April 15 (Reuters) - Citigroup Inc trounced analysts’ first-quarter profit estimates on Thursday as its outlook for an economic recovery driven by vaccinations and government stimulus allowed it to release reserves set aside for loan losses from the pandemic.
The bank also said it would exit its consumer businesses in 13 markets across the Asia and EMEA regions, as part of a broader strategic review under new Chief Executive Officer Jane Fraser. As part of the move, Citi will divest those businesses in countries like Australia, China and India.
“While the other 13 markets have excellent businesses, we don’t have the scale we need to compete,” Fraser said in a statement.
Net income tripled to $7.94 billion, or $3.62 per share, from $2.54 billion, or $1.06 per share, a year earlier. Analysts on average had expected a profit of $2.60 per share, according to Refinitiv IBES data.

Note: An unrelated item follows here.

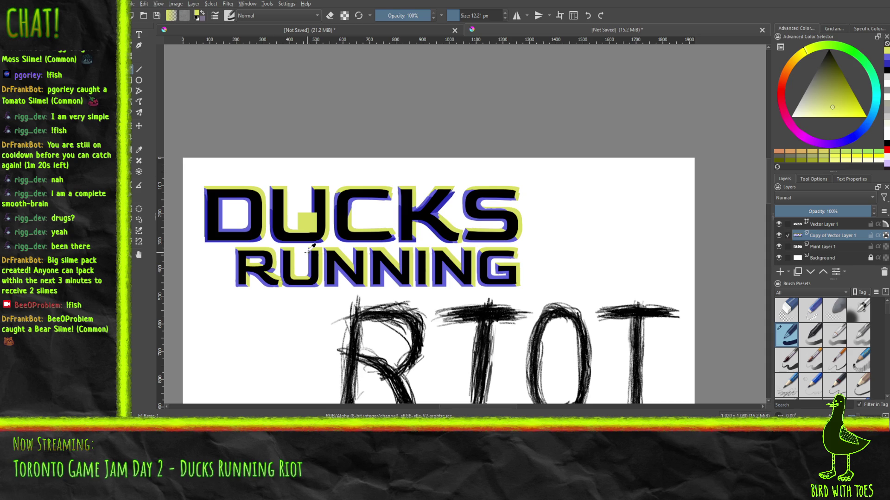
pyautogui.press('ctrl+a')
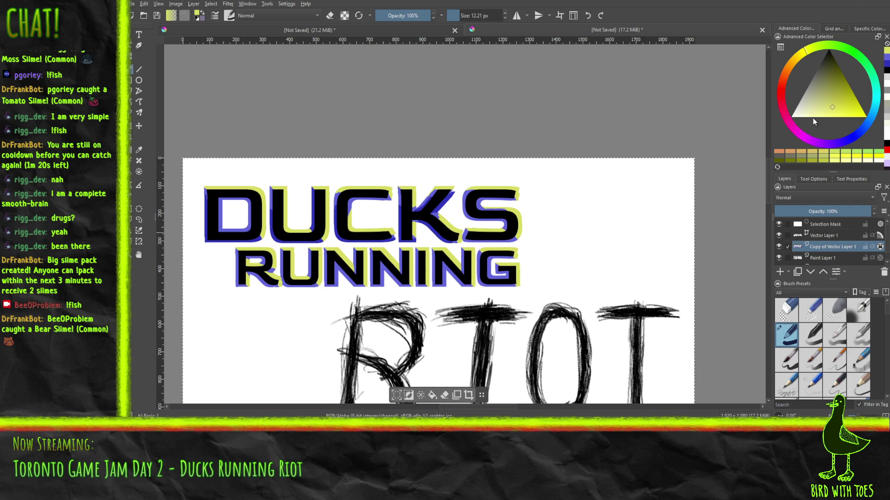
pyautogui.click(835, 236)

The bank’s bottom line was bolstered by its decision to draw down $3.85 billion in reserves it had built up for expected loan losses from the pandemic. A year earlier it had added $4.88 billion to its loss reserves.
Citigroup said its Institutional Clients Group will continue to offer services to clients and that it will continue to operate “wealth centers” in Singapore and Hong Kong, as well as London and the United Arab Emirates.
It gave no time frame for the exits.
The move is the latest step in Fraser’s drive to simplify the once far-flung Citigroup consumer business and improve shareholder returns.